Robbins Lumber Inc., a lumber manufacturer and distributor headquartered in Searsmont, has listed its 100-acre mill complex at 17 Wyman Road in Hancock.

David Jones and Robert Baldacci of F.O. Bailey Real Estate are handling the listing, which went live earlier this week with a price of $2.5 million.

The property has 108,655 square feet across 22 buildings, which include warehouses, storage buildings, an office building and a fully leased apartment building.

Equipment includes kilns, a planer mill, a commercial truck scale and a 42,000-square-foot sawmill with an attached fabrication machine shop.

In the sawmill building, there’s also a large bridge crane. The listing says that could be useful to a boat builder or other heavy fabricator.
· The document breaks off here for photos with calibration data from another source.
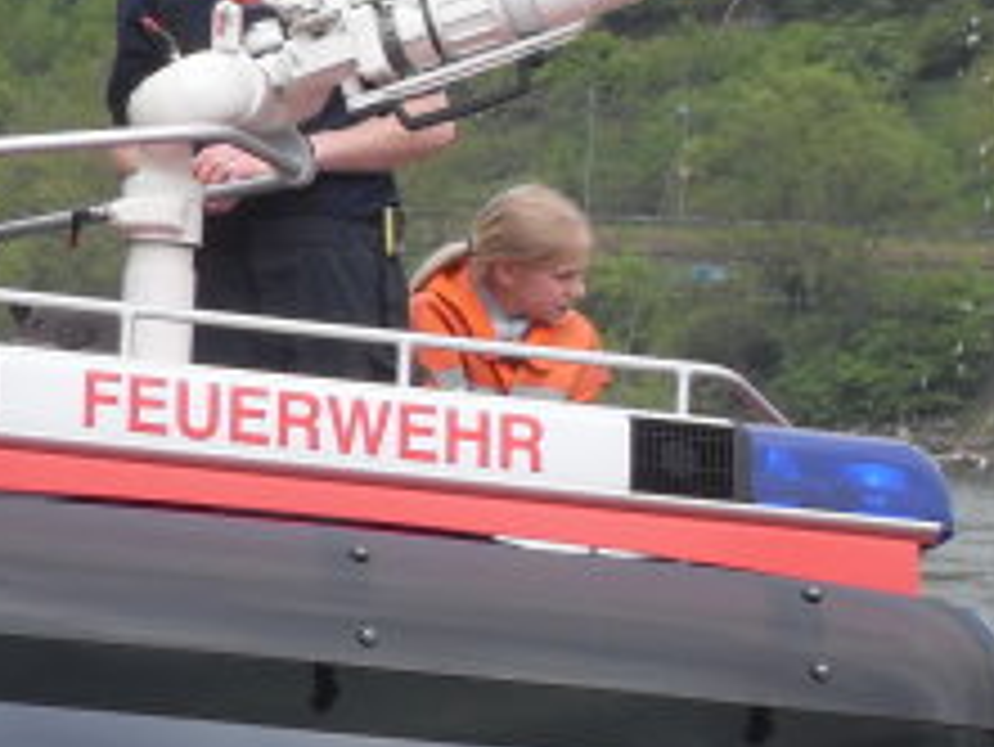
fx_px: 10602
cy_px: 562
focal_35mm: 369
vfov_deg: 4.0
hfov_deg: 5.4
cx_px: 477
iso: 80
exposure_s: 1/250
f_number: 5.2
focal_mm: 18.1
aerial view of buildngs and woods
Courtesy / F.O. Bailey Real Estate
Robbins Lumber’s Hancock plant is listed at $2.5 million.
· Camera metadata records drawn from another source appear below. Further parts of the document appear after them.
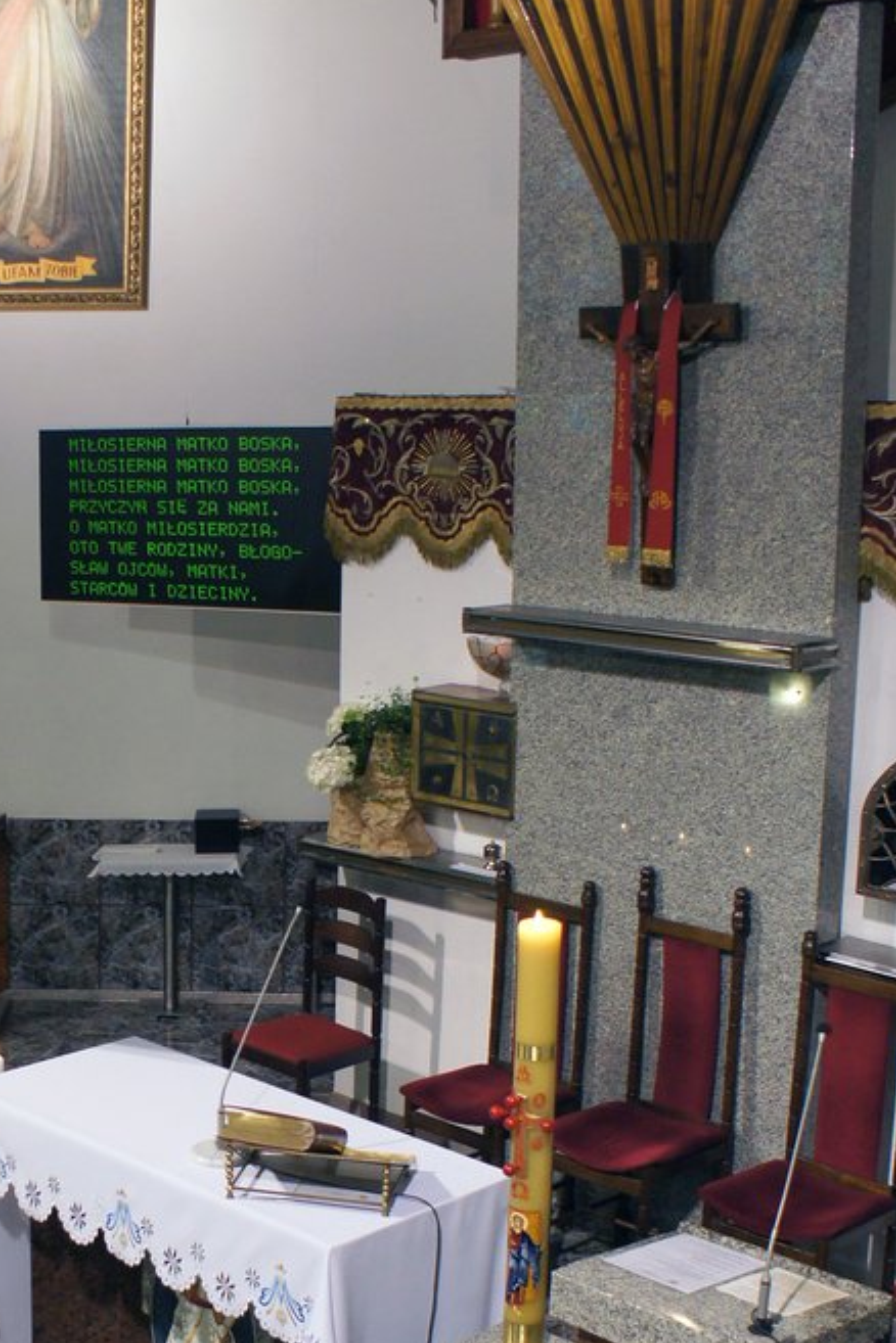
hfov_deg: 10.4
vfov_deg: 15.6
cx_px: 127
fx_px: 4890
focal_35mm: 131
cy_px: 1059
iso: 800
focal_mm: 50
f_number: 5.6
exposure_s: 1/80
The plant, a mile from Route 1 and downtown Ellsworth, is being marketed as an “excellent redevelopment opportunity, zoned for uses such as a business park or campground given its prime location adjacent to the Downeast Sunrise Trail.”

There’s also potential for gravel deposits, the listing says.

Robbins Lumber acquired the Hancock sawmill and one in Sanford from Pleasant River Lumber Co. in 2023, expanding the company’s footprint from two locations to four. 

The company specializes in Eastern white pine production and will continue to operate its other facilities elsewhere in Maine. 

Immediate attention

“It’s very rare to see something of this size and scope” in the region, Baldacci told Mainebiz. “It’s a prime industrial business park opportunity for Hancock and Washington counties.”

The listing immediately garnered attention.

The real estate firm has already received a number of inquiries, has started to show the property, and is following up on several confidentiality agreements, he said.

Inquiries are coming from potential owner/users and from investors. They include businesses in the lumber industry as well as commercial real estate investors who see an opportunity for development, he said.

Some of the buildings are in excellent shape and others could be cleared, according to Baldacci. The age of the buildings range from the 1970s to the 1990s.

Mill histories

Robbins Lumber is co-owned by siblings Catherine Robbins-Halsted, Jim Robbins and Alden Robbins. They are the fifth generation of the family to own and manage the operation, which has been in business since 1881. 

Frank and Otis Robbins opened the first Robbins Lumber stave mill in 1881 on the St. George River. Today, Robbins Lumber owns and manages 30,000 acres of forestland and buys logs from more than 150 independent loggers. 

In addition to its base in Searsmont, the company has facilities in East Baldwin and Sanford. The main location is a 40-acre site with a milling operation. There's also an 8.5-megawatt biomass plant that can convert that waste wood into energy, a computerized sawmill, planing mills and 70,000 square feet of warehouse space.

Robbins Lumber has specialized since it began in Eastern white pine production. The tree is plentiful in Maine due to its liking for glacial soils.

“We developed a niche market,” said Jim Robbins.

The company is one of the top three Eastern white pine producers in New England, he said.  It produces 60 million board feet per year and employs about 225 people across its facilities, shipping across the U.S., to Canada and other countries.

Pleasant River bought the Hancock site, with annual production capacity of 13 million board feet, from Crobb Box in 2011. The Sanford site was purchased from Lavalley Lumber Co. Inc. in 2012. 

Machine failure

Jim Robbins, the company’s president, said a major machine failure prompted the sale.

The specialized machine center, responsible for 60% of the Hancock plant’s production, failed a couple of weeks after the company bought the Hancock plant. The company continued to operate at reduced capacity while also looking into replacement machinery.

But it would have taken two years to get the replacement, leaving the mill at reduced capacity that wasn’t sustainable, he said.

At the time of purchase, the Hancock mill had about 25 employees, some of whom have taken up the offer of jobs at the Searsmont plant.

“A commercial property in Downeast Maine is not very common,” said Robbins. “The site has enormous potential.”